» **Material provided**:
☆ ☆ ☆ ☆ ☆
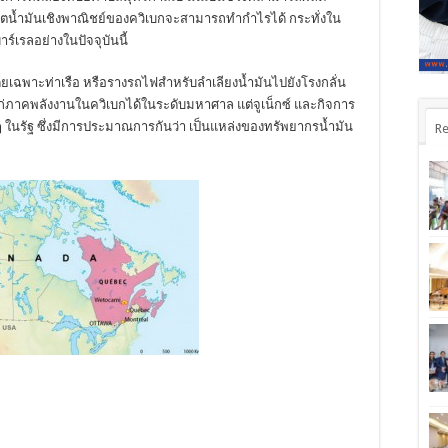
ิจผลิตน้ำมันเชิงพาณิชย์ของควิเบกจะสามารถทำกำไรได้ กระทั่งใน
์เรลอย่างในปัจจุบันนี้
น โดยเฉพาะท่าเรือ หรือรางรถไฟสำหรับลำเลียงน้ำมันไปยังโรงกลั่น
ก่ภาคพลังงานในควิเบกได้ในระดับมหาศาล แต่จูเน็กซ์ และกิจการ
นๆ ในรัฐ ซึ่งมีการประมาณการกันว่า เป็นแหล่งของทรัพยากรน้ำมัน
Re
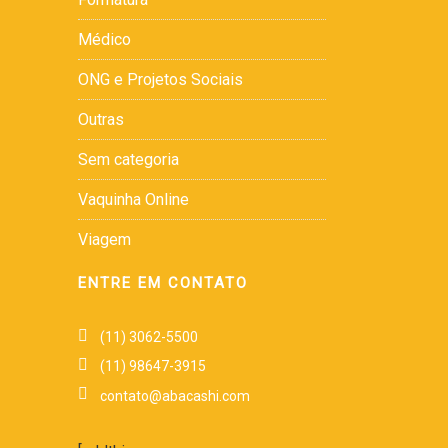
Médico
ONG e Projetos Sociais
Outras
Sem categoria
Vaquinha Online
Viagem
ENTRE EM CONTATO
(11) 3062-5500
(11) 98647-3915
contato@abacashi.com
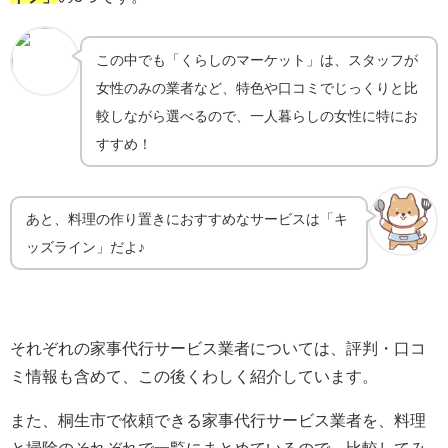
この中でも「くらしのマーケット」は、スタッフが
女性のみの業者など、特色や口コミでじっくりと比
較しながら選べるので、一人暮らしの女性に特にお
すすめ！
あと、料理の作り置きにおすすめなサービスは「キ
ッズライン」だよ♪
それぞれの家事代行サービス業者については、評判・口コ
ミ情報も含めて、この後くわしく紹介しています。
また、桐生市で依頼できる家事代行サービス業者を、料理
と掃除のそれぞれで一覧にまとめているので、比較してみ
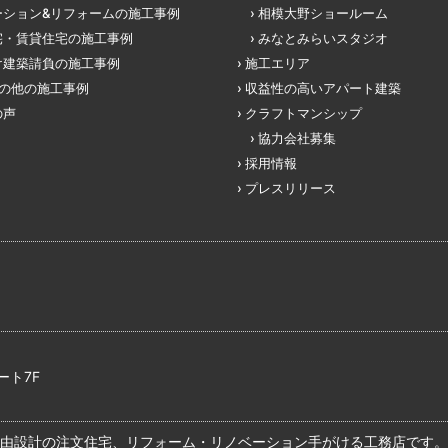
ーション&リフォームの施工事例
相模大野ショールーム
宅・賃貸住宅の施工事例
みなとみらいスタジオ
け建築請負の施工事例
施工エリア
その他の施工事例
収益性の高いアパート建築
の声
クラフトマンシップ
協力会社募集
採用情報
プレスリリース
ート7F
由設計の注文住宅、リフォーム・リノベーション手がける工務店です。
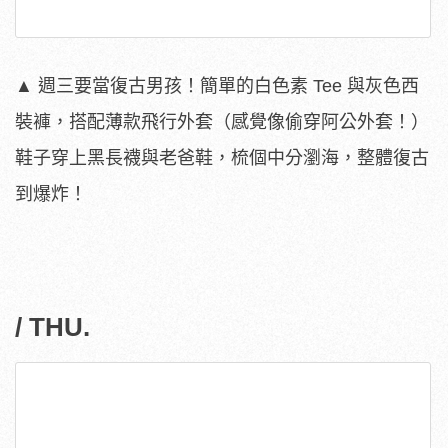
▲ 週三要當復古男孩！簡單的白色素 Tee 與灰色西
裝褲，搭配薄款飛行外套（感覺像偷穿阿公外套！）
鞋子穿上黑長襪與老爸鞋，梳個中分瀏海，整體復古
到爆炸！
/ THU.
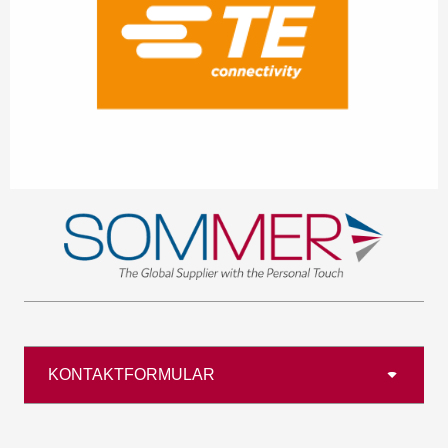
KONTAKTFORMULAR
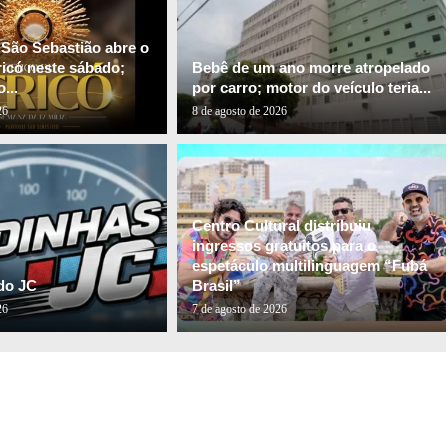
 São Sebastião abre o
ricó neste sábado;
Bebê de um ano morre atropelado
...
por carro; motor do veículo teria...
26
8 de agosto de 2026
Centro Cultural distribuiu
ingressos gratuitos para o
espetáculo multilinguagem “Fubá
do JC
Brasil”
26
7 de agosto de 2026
☆ ☆ ☆ ☆ ☆
» **To do**:
If a line comes after the line with "Sem categoria", it stays out; print exactly every line from the start of the entries up to and including that line, but no pictures.

» **Your response**:
ิจผลิตน้ำมันเชิงพาณิชย์ของควิเบกจะสามารถทำกำไรได้ กระทั่งใน
์เรลอย่างในปัจจุบันนี้
น โดยเฉพาะท่าเรือ หรือรางรถไฟสำหรับลำเลียงน้ำมันไปยังโรงกลั่น
ก่ภาคพลังงานในควิเบกได้ในระดับมหาศาล แต่จูเน็กซ์ และกิจการ
นๆ ในรัฐ ซึ่งมีการประมาณการกันว่า เป็นแหล่งของทรัพยากรน้ำมัน
Re
Médico
ONG e Projetos Sociais
Outras
Sem categoria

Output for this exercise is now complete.